I learned a great lesson. I realized I had made that mistake when I went to an Acts 29 boot camp in 2005 and heard Ed Stetzer discuss this. It was a great lesson. I am not bashing the attractional style of outreach. Ed Young (Jr.) always inspires me to think creatively, Rick Warren has baptized over 20,000 people and planted 100s of churches, and Andy Stanley is reaching people for Christ in Metro Atlanta and has planted 17 other churches mainly in the Southeast. What I am saying is if you are going to draw people by putting on a show, it had better be the best show in town.

What I would do differently? I would eliminate a lot of the programs that draw people to the church and stop recruiting people to use their gifts to serve the “church” (by that I mean the programs that make up a local church). I would seek to get our people more involved in their neighborhoods, in their schools and elsewhere serving the community all for the purpose of impacting the Kingdom both socially and individually.

My old church may be faced with this dilemma soon. Lake Pointe recently opened a campus less than 5 minutes from their campus in North Garland. How do you compete with that show? You do what maybe they can’t do as well: you impact the neighborhoods and schools that are within on mile of the church on a personal and impactful way. Show them that you are truly relevant and care for them by serving them and telling them what compels you to serve: the love of Jesus Christ to whom you’ve committed your life and inviting them on the journey.

6 comments:

Tony Wheeler said...

Hey! Great thoughts. I'm right there with you...it is a tough transition, that is for sure!

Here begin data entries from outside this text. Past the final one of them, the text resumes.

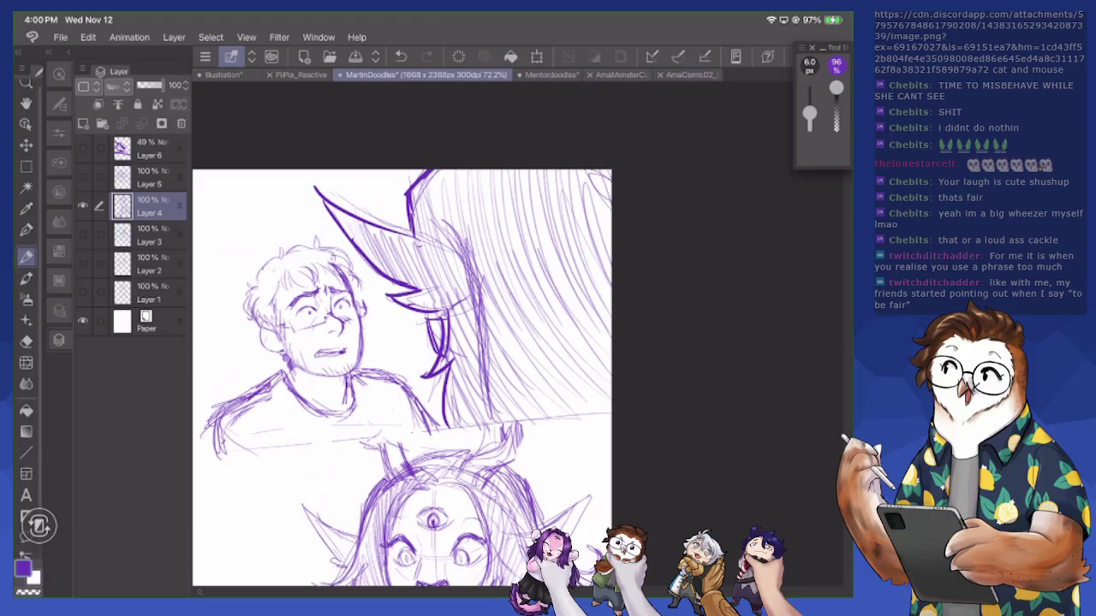
Hatch near the upper-left spike and reinforce its edge, tip and lower end
{"action": "mouse_move", "coordinate": [360, 203]}
{"action": "left_mouse_down"}
{"action": "mouse_move", "coordinate": [332, 248]}
{"action": "mouse_move", "coordinate": [320, 242]}
{"action": "left_mouse_up"}
{"action": "mouse_move", "coordinate": [413, 211]}
{"action": "left_mouse_down"}
{"action": "mouse_move", "coordinate": [346, 236]}
{"action": "mouse_move", "coordinate": [358, 233]}
{"action": "left_mouse_up"}
{"action": "left_click_drag", "start_coordinate": [453, 248], "coordinate": [382, 221]}
{"action": "left_click_drag", "start_coordinate": [408, 173], "coordinate": [412, 238]}
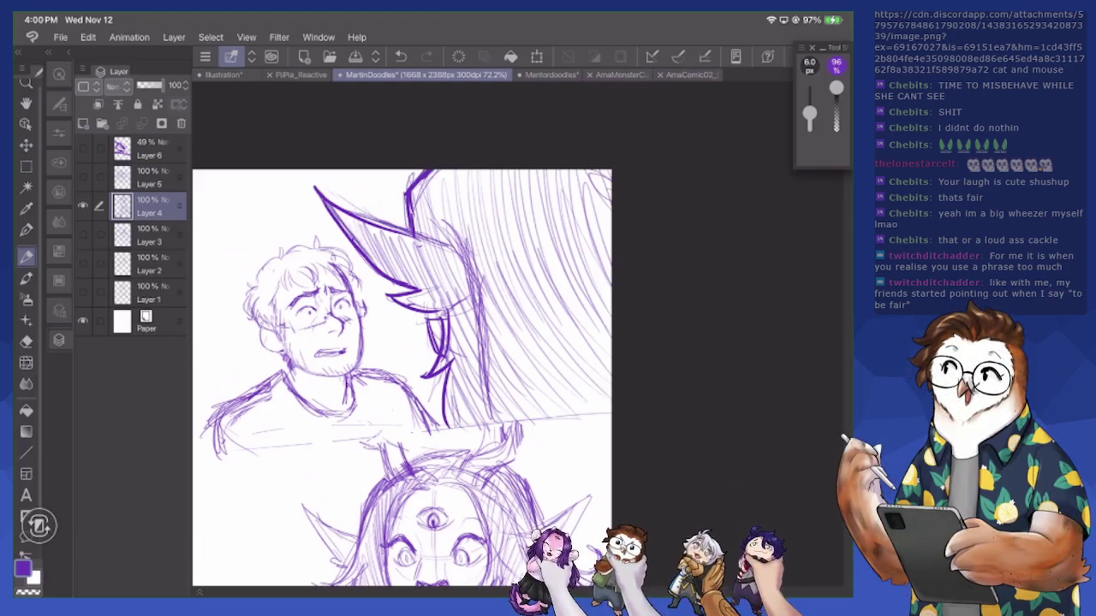
{"action": "left_click_drag", "start_coordinate": [421, 169], "coordinate": [408, 190]}
{"action": "left_click_drag", "start_coordinate": [428, 322], "coordinate": [439, 415]}
{"action": "left_click_drag", "start_coordinate": [447, 370], "coordinate": [441, 428]}
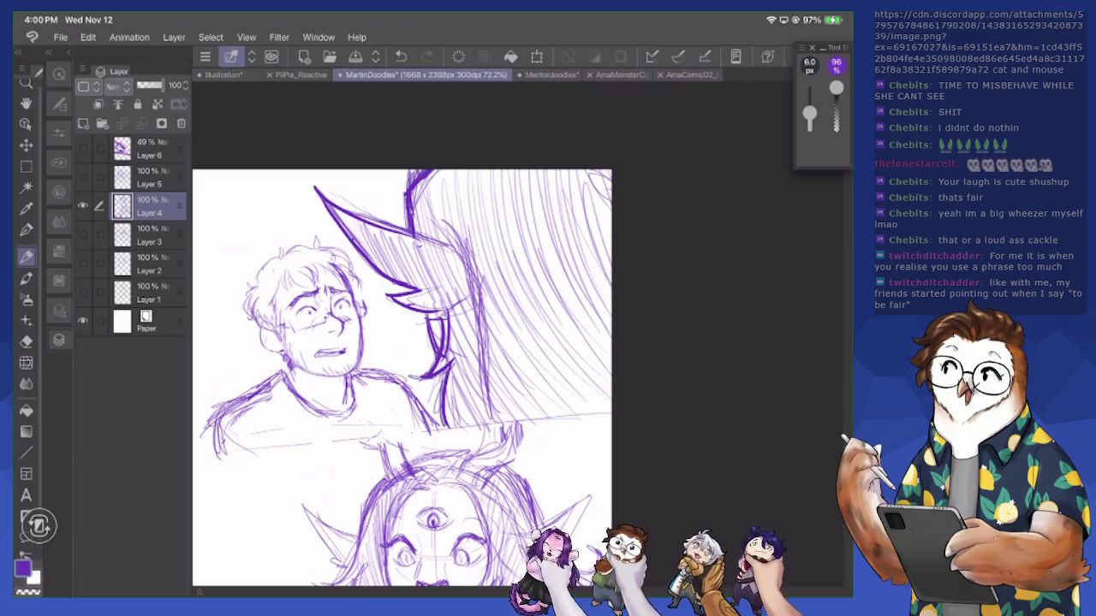
Strengthen the hair's edge lines and hatch the upper part of the hair
{"action": "left_click_drag", "start_coordinate": [462, 221], "coordinate": [476, 297]}
{"action": "left_click_drag", "start_coordinate": [481, 306], "coordinate": [480, 400]}
{"action": "mouse_move", "coordinate": [470, 306]}
{"action": "left_mouse_down"}
{"action": "mouse_move", "coordinate": [430, 315]}
{"action": "mouse_move", "coordinate": [461, 322]}
{"action": "mouse_move", "coordinate": [450, 313]}
{"action": "mouse_move", "coordinate": [481, 385]}
{"action": "left_mouse_up"}
{"action": "left_click_drag", "start_coordinate": [460, 221], "coordinate": [454, 245]}
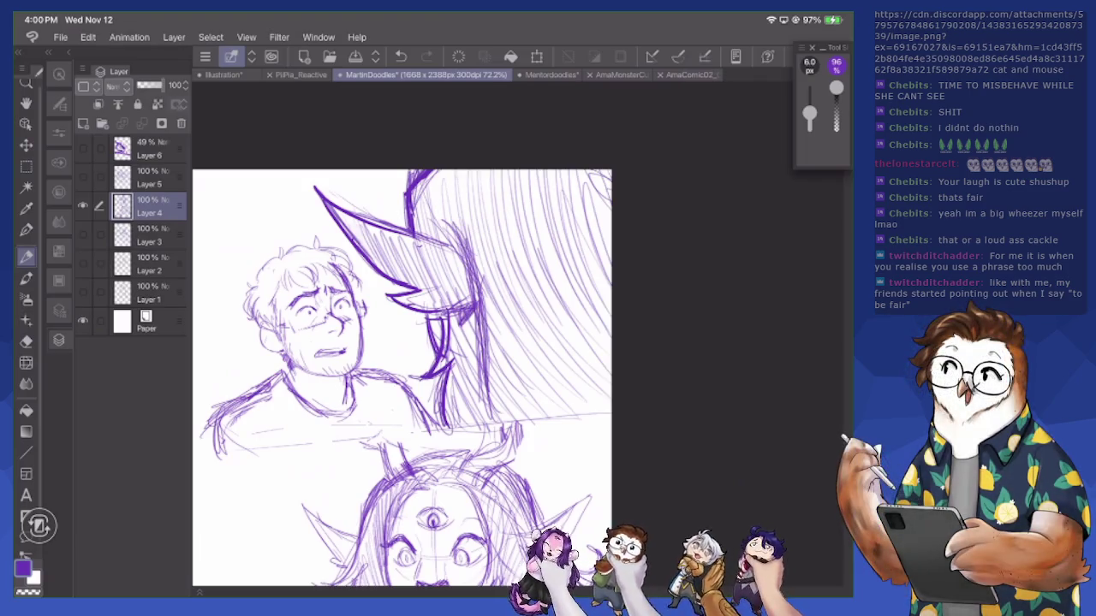
{"action": "left_click_drag", "start_coordinate": [610, 171], "coordinate": [604, 216]}
{"action": "left_click_drag", "start_coordinate": [466, 241], "coordinate": [418, 255]}
{"action": "left_click_drag", "start_coordinate": [485, 245], "coordinate": [441, 262]}
Erase and redraw strokes at the hair top, then darken the upper-left hair line
{"action": "key", "text": "e"}
{"action": "mouse_move", "coordinate": [428, 171]}
{"action": "left_mouse_down"}
{"action": "mouse_move", "coordinate": [417, 190]}
{"action": "mouse_move", "coordinate": [407, 186]}
{"action": "mouse_move", "coordinate": [405, 221]}
{"action": "mouse_move", "coordinate": [411, 188]}
{"action": "mouse_move", "coordinate": [415, 206]}
{"action": "left_mouse_up"}
{"action": "key", "text": "p"}
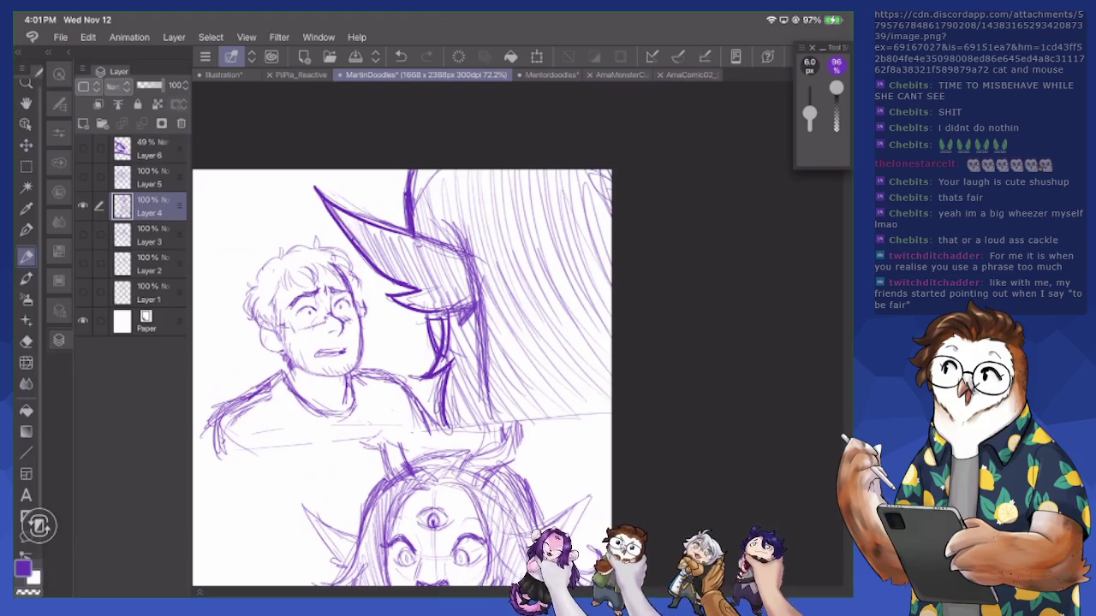
{"action": "left_click_drag", "start_coordinate": [315, 195], "coordinate": [351, 247]}
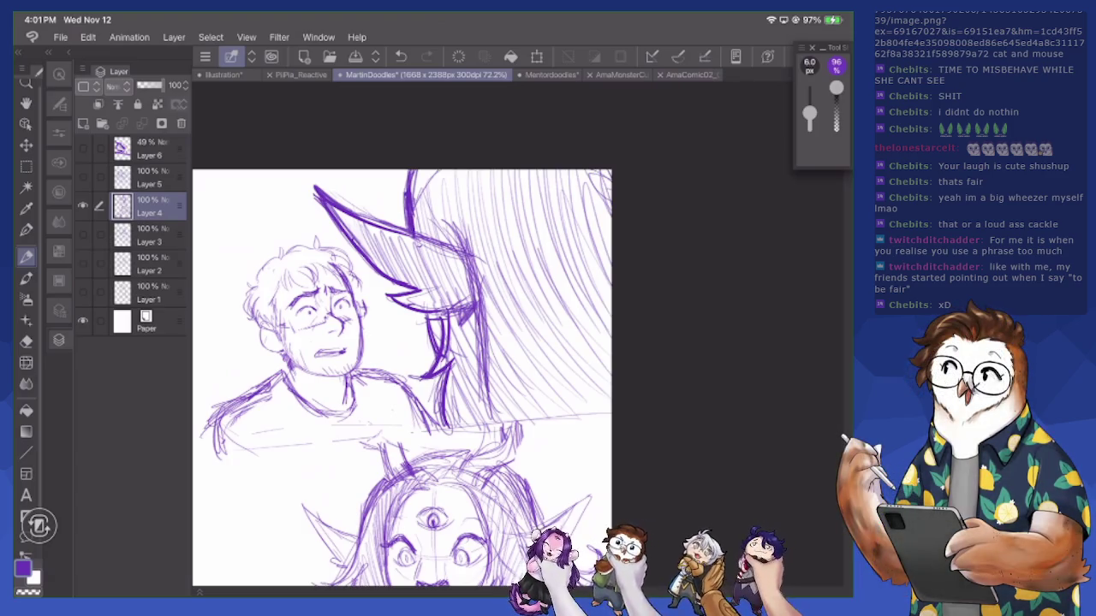
Darken the right hair strokes and define the edges of both ears on the three-eyed woman
{"action": "scroll", "coordinate": [403, 342], "scroll_direction": "down", "scroll_amount": 5}
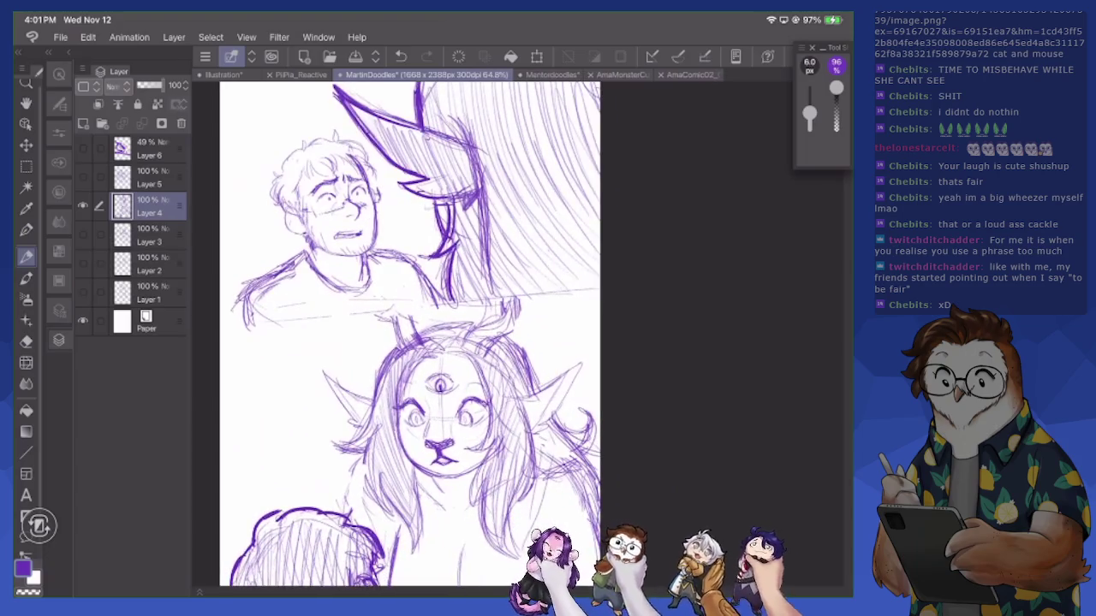
{"action": "scroll", "coordinate": [403, 342], "scroll_direction": "down", "scroll_amount": 3}
{"action": "scroll", "coordinate": [419, 308], "scroll_direction": "left", "scroll_amount": 2}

I went to Alan's session directly after his plenary track session simply because I was overwhelmed by what he had to say. I've been wanting Forgotten Ways for some time, picked it up at the conference. It is one of the next books I'm reading.

Blessings my friend!

billy v said...

Alan has really challenged me as has Reggie McNeal.

Tony said...

If the way we will increasingly need to do evangelism in the future is changing, so is the way we ought to be doing church websites. Internet Evangelism Day's church website design self-assessment tool helps churches to look at ways that would make their sites actually relate to outsiders in the community.

Blessings

Tony

The MAN Fan Club said...

I actually read the whole blog and it kind of reminds me of the parrish thing in St. Louis. Why can't churches serves as neighborhood churches. We probably drive past 20 churches or close to that many on our way to the church that we attend. We have so many people coming from outside of Mckinney to attend our church. We do outreach things and we're nowhere near our neighborhood.

geo said...

Everything you described in the early part of this post is what I've been working on building since the fall of '05. We've made great progress and despite having a ways to go have made some huge steps toward this missional attitude (and outward focus instead of inward focus). Wish you could be here to see it first hand to know what I'm talking about.

geo said...

Everything you described in the early part of this post is what I've been working on building since the fall of '05. We've made great progress and despite having a ways to go have made some huge steps toward this missional attitude (and outward focus instead of inward focus). Wish you could be here to see it first hand to know what I'm talking about.